For 10 years, she was with Kids Voting Arizona as both education and executive director, and also served as the director for the Jewish Association of Singles Services (JASS), in addition to lobbying within the state and nationally for education, health and child welfare issues.
"The opportunity to be able to do professionally what my true love was as a volunteer was an opportunity I just couldn't pass up," Steinberg says.
But beyond mobilizing the community, she wants the JCRC to be an organization known and respected for increasing action and decreasing indifference.
"One of the things I would very, very much like to see ... is helping to energize and increase social action within our congregations," Steinberg says. "I think there's a great energy that can be sort of harnessed within the Jewish community when it comes to educating people to issues and concerns that the Jewish community has."
Steinberg would like to seek out Jewish people in the community who are not affiliated with either Jewish community center, the Jewish Federation of Greater Phoenix, or a synagogue and supply them with the literature to learn about the Jewish community around them.
However, she does not think it is a problem that Jews are unaffiliated; rather, it is a service that the JCRC can provide to those that might not know about all of the community organizations and services available to them.
"If they don't get the Jewish News, if they're not affiliated with any organizations necessarily, they're pretty much cut off from what's going on in the Jewish community," Steinberg says. "To say 'we're here and we'd like to be able to provide you with information,' not (to) necessarily ask for anything, but (to) give them some tools, give them some information, educate them to what's going on in their Jewish community, offer them opportunities to get involved at whatever level they see."
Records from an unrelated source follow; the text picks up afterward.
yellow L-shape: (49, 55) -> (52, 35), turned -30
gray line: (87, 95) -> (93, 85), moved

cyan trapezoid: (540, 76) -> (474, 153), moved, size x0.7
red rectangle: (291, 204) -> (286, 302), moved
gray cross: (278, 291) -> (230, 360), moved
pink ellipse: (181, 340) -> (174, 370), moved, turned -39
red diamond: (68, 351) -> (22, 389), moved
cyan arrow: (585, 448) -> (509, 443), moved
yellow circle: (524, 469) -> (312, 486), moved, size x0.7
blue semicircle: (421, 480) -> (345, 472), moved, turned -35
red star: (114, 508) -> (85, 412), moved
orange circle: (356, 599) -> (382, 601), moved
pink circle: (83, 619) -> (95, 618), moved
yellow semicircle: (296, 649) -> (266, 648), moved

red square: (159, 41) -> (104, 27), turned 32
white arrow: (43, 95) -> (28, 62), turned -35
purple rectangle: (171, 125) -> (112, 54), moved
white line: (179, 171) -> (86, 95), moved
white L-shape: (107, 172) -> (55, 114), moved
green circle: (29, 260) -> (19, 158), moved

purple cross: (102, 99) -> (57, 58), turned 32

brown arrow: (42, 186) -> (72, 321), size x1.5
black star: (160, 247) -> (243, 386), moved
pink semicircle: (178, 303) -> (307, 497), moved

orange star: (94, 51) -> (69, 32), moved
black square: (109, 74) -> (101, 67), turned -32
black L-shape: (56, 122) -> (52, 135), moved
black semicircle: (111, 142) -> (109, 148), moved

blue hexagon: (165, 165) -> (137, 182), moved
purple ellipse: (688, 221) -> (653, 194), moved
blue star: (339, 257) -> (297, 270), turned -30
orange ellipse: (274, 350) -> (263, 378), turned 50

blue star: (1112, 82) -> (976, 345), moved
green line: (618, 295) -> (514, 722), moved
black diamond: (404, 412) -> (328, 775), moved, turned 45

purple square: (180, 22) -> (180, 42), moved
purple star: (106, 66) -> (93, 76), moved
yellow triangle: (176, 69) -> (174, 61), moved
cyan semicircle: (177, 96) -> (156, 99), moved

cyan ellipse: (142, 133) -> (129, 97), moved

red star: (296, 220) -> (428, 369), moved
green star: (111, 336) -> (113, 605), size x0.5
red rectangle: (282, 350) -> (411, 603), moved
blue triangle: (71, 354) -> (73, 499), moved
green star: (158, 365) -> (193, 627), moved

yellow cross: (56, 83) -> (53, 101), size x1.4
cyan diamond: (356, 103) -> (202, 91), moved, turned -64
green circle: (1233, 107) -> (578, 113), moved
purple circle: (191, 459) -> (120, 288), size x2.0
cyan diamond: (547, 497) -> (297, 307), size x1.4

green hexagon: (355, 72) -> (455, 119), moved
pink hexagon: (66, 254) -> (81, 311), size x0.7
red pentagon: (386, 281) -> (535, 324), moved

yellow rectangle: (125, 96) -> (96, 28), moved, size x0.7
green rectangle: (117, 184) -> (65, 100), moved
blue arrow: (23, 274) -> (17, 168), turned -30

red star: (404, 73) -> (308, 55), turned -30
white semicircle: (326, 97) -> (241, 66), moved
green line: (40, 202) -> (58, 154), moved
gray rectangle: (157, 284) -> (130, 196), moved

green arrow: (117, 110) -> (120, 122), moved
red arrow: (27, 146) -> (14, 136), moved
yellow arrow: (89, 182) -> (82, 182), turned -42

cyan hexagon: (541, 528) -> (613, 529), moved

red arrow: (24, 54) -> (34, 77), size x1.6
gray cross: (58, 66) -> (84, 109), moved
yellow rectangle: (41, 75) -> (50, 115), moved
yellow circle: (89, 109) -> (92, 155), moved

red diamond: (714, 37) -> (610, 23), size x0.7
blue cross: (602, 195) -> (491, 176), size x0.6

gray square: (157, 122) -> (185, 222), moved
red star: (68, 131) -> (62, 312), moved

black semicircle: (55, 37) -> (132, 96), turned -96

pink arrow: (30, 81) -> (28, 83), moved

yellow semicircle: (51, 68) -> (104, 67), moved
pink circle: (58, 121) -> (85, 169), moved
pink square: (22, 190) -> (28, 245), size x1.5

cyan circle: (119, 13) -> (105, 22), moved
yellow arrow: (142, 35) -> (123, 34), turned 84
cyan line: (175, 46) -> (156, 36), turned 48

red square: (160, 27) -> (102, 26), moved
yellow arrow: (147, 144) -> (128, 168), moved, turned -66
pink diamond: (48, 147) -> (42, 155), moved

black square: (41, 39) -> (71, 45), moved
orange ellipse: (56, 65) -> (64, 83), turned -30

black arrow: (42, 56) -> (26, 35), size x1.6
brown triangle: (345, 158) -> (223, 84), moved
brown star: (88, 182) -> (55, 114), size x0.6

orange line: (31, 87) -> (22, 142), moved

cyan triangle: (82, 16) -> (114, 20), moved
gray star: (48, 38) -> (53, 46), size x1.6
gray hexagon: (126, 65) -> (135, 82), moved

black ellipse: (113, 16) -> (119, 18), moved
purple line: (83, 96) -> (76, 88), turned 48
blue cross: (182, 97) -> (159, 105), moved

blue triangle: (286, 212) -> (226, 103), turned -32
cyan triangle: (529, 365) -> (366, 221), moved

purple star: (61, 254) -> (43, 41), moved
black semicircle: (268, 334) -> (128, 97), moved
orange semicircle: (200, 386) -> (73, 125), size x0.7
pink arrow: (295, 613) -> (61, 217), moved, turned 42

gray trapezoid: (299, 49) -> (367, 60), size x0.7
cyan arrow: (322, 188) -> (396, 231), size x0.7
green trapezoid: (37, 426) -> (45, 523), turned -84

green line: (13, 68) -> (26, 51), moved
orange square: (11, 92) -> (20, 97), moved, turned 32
The JCRC works with the Anti-Defamation League to supply Jewish Valley organizations and congregations with information on how to deal with threats and provide security, especially surrounding the High Holidays.
The JCRC distributes three-year calendars with dates of Jewish holidays to all schools in the Valley so events are not planned on those days. JCRC's Israel Affairs and Immigration committees work toward receiving and interpreting information, then disseminating that information to the public, often in the form of a resolution or call to action.
Also, the JCRC works with the American Jewish Committee and American Israel Political Action Committee toward their efforts.